Depuis 1995, un renversement s'est opéré. Si les nombreuses subdivisions de "pauvreté" ont pour la plupart disparu, on note que certaines rubriques telles que "chômage" et "politique sociale" viennent maintenant pointer sur pauvreté. Ainsi, cette rubrique n'énonce plus un discours incomplet nécessitant de puiser son sens ailleurs. Bien au contraire, c'est elle qui va informer les autres rubriques et développer les informations qu'elles délivrent. Dès lors, le lecteur recherchant des articles parus sur le chômage se verra, à partir de 1995, dans l'obligation de passer par la rubrique pauvreté pour accéder aux informations qu'il désire.

L'étude de la surface discursive (voir tableau n°2 et graphique n°1 en fin de paragraphe) indique un accroissement important du nombre d'articles parus en 1995 dans le journal. la surface des discours est cinq fois plus importante en 1995 qu'en 1994. Depuis 1996, on assiste à une diminution des discours, toutefois les chiffres montrent que les années 1996 et 1997 dépassent les surfaces des années antérieures à 1995. Cette année semble charnière à plus d'un titre: le terme d'exclusion s'officialise dans le vocabulaire du journal et l'exclusion devient un mot clef permettant l'entrée dans les Index, la subdivision "interdiction de la mendicité" apparaît et complète la rubrique "pauvreté" qui devient, par le jeu des renvois, une rubrique située en position de carrefour, enfin, comme on vient de le noter, une augmentation des discours est nettement visible.

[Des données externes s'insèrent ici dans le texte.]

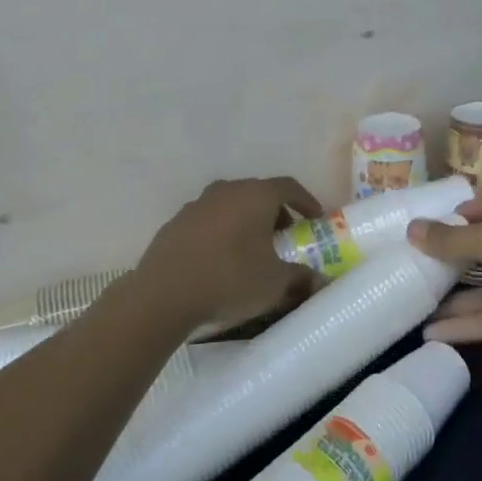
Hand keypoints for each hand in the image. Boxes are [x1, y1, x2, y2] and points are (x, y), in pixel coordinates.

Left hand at [139, 176, 322, 329]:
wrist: (164, 294)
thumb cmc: (230, 280)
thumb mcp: (275, 284)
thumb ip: (300, 277)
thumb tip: (317, 280)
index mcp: (255, 196)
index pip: (288, 187)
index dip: (306, 201)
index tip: (315, 220)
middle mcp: (226, 190)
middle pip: (258, 193)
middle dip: (276, 213)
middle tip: (284, 237)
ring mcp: (197, 204)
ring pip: (231, 205)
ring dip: (246, 222)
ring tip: (252, 250)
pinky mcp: (175, 222)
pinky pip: (209, 221)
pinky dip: (221, 232)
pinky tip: (220, 259)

Si l'année 1995 est celle de la médiatisation des arrêtés anti-mendicité et des réquisitions opérées par l'association D.A.L., elle correspond aussi à la campagne électorale des élections présidentielles organisée, comme nous l'avons déjà souligné, autour du thème de la fracture sociale. Ces divers éléments confirment, si besoin était, l'importance de l'exclusion dans le champ politique et son retentissement dans la sphère médiatique.